Mt. Sinai develops AI tool for faster COVID-19 diagnoses

According to researchers, the tool can easily be deployed worldwide to other hospitals, either online or integrated into their own systems.
Jeff Rowe

Researchers from New York-based Mount Sinai Health System have combined artificial intelligence, imaging and clinical data to rapidly detect COVID-19 in patients.

For a study published recently in Nature Medicine, researchers used AI algorithms along with chest CT scans and patient history to rapidly detect patients who were positive for COVID-19 and improve the detection of patients who presented with normal CT scans.
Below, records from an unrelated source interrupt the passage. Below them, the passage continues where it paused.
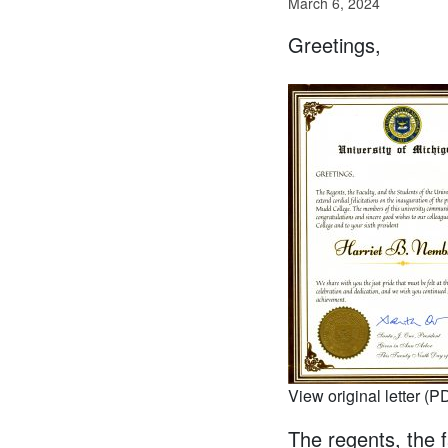
March 6, 2024
Greetings,
View original letter (P
The regents, the f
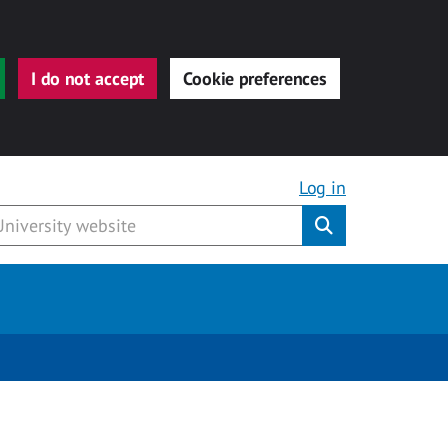
I do not accept
Cookie preferences
Log in
Submit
According to Dr. Zahi Fayad, director of the BioMedical Engineering and Imaging Institute at the Icahn School of Medicine at Mount Sinai, faculty members working with an international team implemented “a novel  AI model using CT data from coronavirus patients in Chinese medical centers” and “were able to show that the AI model was as accurate as an experienced radiologist in diagnosing the disease, and even better in some cases where there was no clear sign of lung disease on CT.”

Because the symptoms of COVID-19 are non-specific, it can be difficult to diagnose. For the study, the Mount Sinai team integrated data from the CT scans from more than 900 patients with the clinical information to develop an AI algorithm that mimics the workflow a physician uses to diagnose COVID-19 and gives a final prediction of positive or negative diagnosis. 
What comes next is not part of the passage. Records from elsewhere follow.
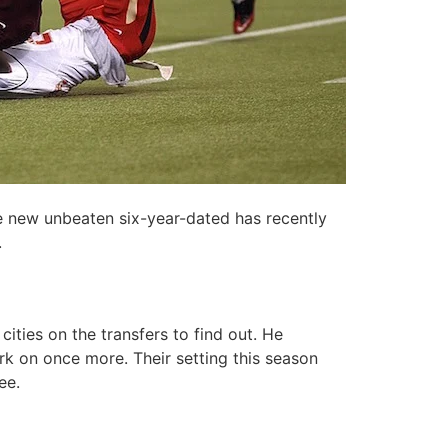
he new unbeaten six-year-dated has recently
.
ities on the transfers to find out. He
ork on once more. Their setting this season
ee.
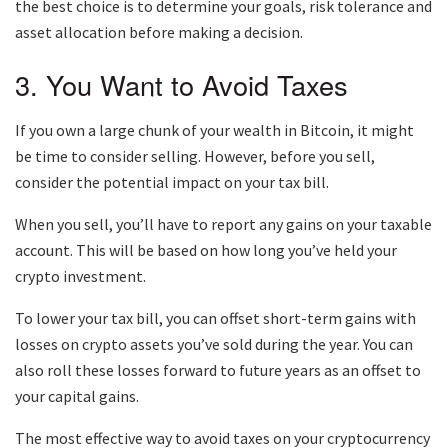
the best choice is to determine your goals, risk tolerance and
asset allocation before making a decision.
3. You Want to Avoid Taxes
If you own a large chunk of your wealth in Bitcoin, it might
be time to consider selling. However, before you sell,
consider the potential impact on your tax bill.
When you sell, you’ll have to report any gains on your taxable
account. This will be based on how long you’ve held your
crypto investment.
To lower your tax bill, you can offset short-term gains with
losses on crypto assets you’ve sold during the year. You can
also roll these losses forward to future years as an offset to
your capital gains.
The most effective way to avoid taxes on your cryptocurrency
CT scans are not widely used for diagnosis of COVID-19 in the United States, but Dr. Fayad explained that imaging can still play an important role.
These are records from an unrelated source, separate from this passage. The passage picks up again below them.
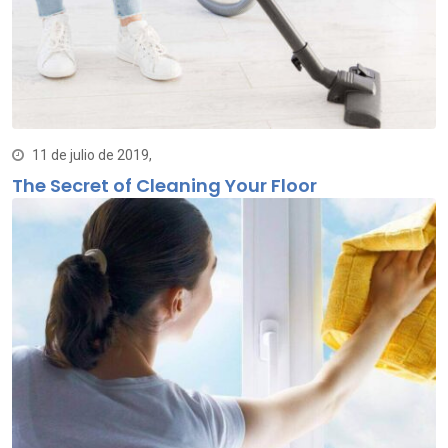
11 de julio de 2019,
The Secret of Cleaning Your Floor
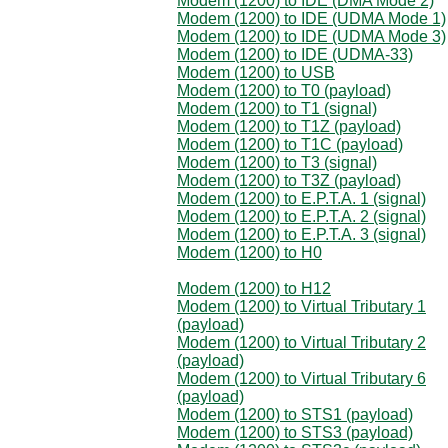
Modem (1200) to IDE (DMA Mode 2)
Modem (1200) to IDE (UDMA Mode 1)
Modem (1200) to IDE (UDMA Mode 3)
Modem (1200) to IDE (UDMA-33)
Modem (1200) to USB
Modem (1200) to T0 (payload)
Modem (1200) to T1 (signal)
Modem (1200) to T1Z (payload)
Modem (1200) to T1C (payload)
Modem (1200) to T3 (signal)
Modem (1200) to T3Z (payload)
Modem (1200) to E.P.T.A. 1 (signal)
Modem (1200) to E.P.T.A. 2 (signal)
Modem (1200) to E.P.T.A. 3 (signal)
Modem (1200) to H0
Modem (1200) to H12
Modem (1200) to Virtual Tributary 1
(payload)
Modem (1200) to Virtual Tributary 2
(payload)
Modem (1200) to Virtual Tributary 6
(payload)
Modem (1200) to STS1 (payload)
Modem (1200) to STS3 (payload)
“Imaging can help give a rapid and accurate diagnosis–lab tests can take up to two days, and there is the possibility of false negatives–meaning imaging can help isolate patients immediately if needed, and manage hospital resources effectively. The high sensitivity of our AI model can provide a ‘second opinion’ to physicians in cases where CT is either negative (in the early course of infection) or shows nonspecific findings, which can be common. It’s something that should be considered on a wider scale, especially in the United States, where currently we have more spare capacity for CT scanning than in labs for genetic tests.” explained Dr. Fayad, who is also a Professor of Diagnostic, Molecular and Interventional Radiology at the Icahn School of Medicine at Mount Sinai.

Mount Sinai researchers say their next steps will be to further develop the model to forecast patient outcomes and to share their results with other healthcare facilities.

"This study is important because it shows that an artificial intelligence algorithm can be trained to help with early identification of COVID-19, and this can be used in the clinical setting to triage or prioritize the evaluation of sick patients early in their admission to the emergency room," said Dr. Matthew Levin, director of the Mount Sinai Health System's clinical data science team.